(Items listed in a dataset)
[Start of section]
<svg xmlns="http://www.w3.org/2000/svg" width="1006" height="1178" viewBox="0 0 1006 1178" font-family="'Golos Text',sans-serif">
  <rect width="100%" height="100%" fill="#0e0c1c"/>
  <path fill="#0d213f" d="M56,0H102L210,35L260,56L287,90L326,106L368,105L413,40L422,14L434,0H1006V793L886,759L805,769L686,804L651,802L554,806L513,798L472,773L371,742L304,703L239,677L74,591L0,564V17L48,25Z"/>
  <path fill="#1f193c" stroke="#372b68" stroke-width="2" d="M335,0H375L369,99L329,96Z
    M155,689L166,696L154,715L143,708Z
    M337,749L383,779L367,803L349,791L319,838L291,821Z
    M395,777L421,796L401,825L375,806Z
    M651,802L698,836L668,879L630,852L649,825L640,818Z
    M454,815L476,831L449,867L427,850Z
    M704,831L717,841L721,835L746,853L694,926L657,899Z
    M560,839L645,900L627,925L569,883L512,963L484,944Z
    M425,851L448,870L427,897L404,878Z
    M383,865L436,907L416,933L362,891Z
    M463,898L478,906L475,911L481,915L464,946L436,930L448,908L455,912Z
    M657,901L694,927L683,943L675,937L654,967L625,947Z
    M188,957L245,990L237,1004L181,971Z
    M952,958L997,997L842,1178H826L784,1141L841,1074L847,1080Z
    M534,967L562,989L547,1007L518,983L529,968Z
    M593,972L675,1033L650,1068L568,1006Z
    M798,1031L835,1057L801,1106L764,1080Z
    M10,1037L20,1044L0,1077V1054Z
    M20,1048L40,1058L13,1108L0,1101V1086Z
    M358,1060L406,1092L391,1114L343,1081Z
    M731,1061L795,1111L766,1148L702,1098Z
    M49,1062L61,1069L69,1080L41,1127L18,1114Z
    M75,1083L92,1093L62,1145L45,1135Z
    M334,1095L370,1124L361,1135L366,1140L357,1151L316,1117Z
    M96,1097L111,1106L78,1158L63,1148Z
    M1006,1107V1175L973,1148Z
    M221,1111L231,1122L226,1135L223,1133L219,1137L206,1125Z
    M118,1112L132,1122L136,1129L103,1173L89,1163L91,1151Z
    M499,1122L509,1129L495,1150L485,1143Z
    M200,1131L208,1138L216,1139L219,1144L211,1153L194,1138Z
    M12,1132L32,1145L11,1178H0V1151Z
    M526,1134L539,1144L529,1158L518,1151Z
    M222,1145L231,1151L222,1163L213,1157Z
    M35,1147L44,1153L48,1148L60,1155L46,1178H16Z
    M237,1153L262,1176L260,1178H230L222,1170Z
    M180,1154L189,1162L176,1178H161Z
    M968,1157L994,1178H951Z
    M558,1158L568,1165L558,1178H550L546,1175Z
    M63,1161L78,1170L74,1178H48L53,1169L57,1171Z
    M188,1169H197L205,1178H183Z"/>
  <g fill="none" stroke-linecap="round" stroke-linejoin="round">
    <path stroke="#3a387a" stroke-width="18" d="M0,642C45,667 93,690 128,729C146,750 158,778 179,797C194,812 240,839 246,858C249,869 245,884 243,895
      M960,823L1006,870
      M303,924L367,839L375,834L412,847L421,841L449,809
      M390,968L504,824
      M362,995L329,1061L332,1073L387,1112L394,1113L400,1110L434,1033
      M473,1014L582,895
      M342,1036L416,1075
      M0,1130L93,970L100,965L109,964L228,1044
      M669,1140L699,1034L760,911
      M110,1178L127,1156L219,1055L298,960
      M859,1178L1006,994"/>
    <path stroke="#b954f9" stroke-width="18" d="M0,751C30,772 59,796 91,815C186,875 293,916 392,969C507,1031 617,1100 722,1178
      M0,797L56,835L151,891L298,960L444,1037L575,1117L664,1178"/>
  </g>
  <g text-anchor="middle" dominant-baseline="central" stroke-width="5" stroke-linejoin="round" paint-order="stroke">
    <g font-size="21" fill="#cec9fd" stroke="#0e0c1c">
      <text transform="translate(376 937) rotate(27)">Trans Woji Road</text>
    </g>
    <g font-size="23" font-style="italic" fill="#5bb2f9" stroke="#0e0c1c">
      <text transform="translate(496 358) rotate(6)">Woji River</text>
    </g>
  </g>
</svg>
[End of section]
[Problem]
Nothing in the entries may be left out; each line is to be output exactly.

[Task output]
<svg xmlns="http://www.w3.org/2000/svg" width="1006" height="1178" viewBox="0 0 1006 1178" font-family="'Golos Text',sans-serif">
  <rect width="100%" height="100%" fill="#0e0c1c"/>
  <path fill="#0d213f" d="M56,0H102L210,35L260,56L287,90L326,106L368,105L413,40L422,14L434,0H1006V793L886,759L805,769L686,804L651,802L554,806L513,798L472,773L371,742L304,703L239,677L74,591L0,564V17L48,25Z"/>
  <path fill="#1f193c" stroke="#372b68" stroke-width="2" d="M335,0H375L369,99L329,96Z
    M155,689L166,696L154,715L143,708Z
    M337,749L383,779L367,803L349,791L319,838L291,821Z
    M395,777L421,796L401,825L375,806Z
    M651,802L698,836L668,879L630,852L649,825L640,818Z
    M454,815L476,831L449,867L427,850Z
    M704,831L717,841L721,835L746,853L694,926L657,899Z
    M560,839L645,900L627,925L569,883L512,963L484,944Z
    M425,851L448,870L427,897L404,878Z
    M383,865L436,907L416,933L362,891Z
    M463,898L478,906L475,911L481,915L464,946L436,930L448,908L455,912Z
    M657,901L694,927L683,943L675,937L654,967L625,947Z
    M188,957L245,990L237,1004L181,971Z
    M952,958L997,997L842,1178H826L784,1141L841,1074L847,1080Z
    M534,967L562,989L547,1007L518,983L529,968Z
    M593,972L675,1033L650,1068L568,1006Z
    M798,1031L835,1057L801,1106L764,1080Z
    M10,1037L20,1044L0,1077V1054Z
    M20,1048L40,1058L13,1108L0,1101V1086Z
    M358,1060L406,1092L391,1114L343,1081Z
    M731,1061L795,1111L766,1148L702,1098Z
    M49,1062L61,1069L69,1080L41,1127L18,1114Z
    M75,1083L92,1093L62,1145L45,1135Z
    M334,1095L370,1124L361,1135L366,1140L357,1151L316,1117Z
    M96,1097L111,1106L78,1158L63,1148Z
    M1006,1107V1175L973,1148Z
    M221,1111L231,1122L226,1135L223,1133L219,1137L206,1125Z
    M118,1112L132,1122L136,1129L103,1173L89,1163L91,1151Z
    M499,1122L509,1129L495,1150L485,1143Z
    M200,1131L208,1138L216,1139L219,1144L211,1153L194,1138Z
    M12,1132L32,1145L11,1178H0V1151Z
    M526,1134L539,1144L529,1158L518,1151Z
    M222,1145L231,1151L222,1163L213,1157Z
    M35,1147L44,1153L48,1148L60,1155L46,1178H16Z
    M237,1153L262,1176L260,1178H230L222,1170Z
    M180,1154L189,1162L176,1178H161Z
    M968,1157L994,1178H951Z
    M558,1158L568,1165L558,1178H550L546,1175Z
    M63,1161L78,1170L74,1178H48L53,1169L57,1171Z
    M188,1169H197L205,1178H183Z"/>
  <g fill="none" stroke-linecap="round" stroke-linejoin="round">
    <path stroke="#3a387a" stroke-width="18" d="M0,642C45,667 93,690 128,729C146,750 158,778 179,797C194,812 240,839 246,858C249,869 245,884 243,895
      M960,823L1006,870
      M303,924L367,839L375,834L412,847L421,841L449,809
      M390,968L504,824
      M362,995L329,1061L332,1073L387,1112L394,1113L400,1110L434,1033
      M473,1014L582,895
      M342,1036L416,1075
      M0,1130L93,970L100,965L109,964L228,1044
      M669,1140L699,1034L760,911
      M110,1178L127,1156L219,1055L298,960
      M859,1178L1006,994"/>
    <path stroke="#b954f9" stroke-width="18" d="M0,751C30,772 59,796 91,815C186,875 293,916 392,969C507,1031 617,1100 722,1178
      M0,797L56,835L151,891L298,960L444,1037L575,1117L664,1178"/>
  </g>
  <g text-anchor="middle" dominant-baseline="central" stroke-width="5" stroke-linejoin="round" paint-order="stroke">
    <g font-size="21" fill="#cec9fd" stroke="#0e0c1c">
      <text transform="translate(376 937) rotate(27)">Trans Woji Road</text>
    </g>
    <g font-size="23" font-style="italic" fill="#5bb2f9" stroke="#0e0c1c">
      <text transform="translate(496 358) rotate(6)">Woji River</text>
    </g>
  </g>
</svg>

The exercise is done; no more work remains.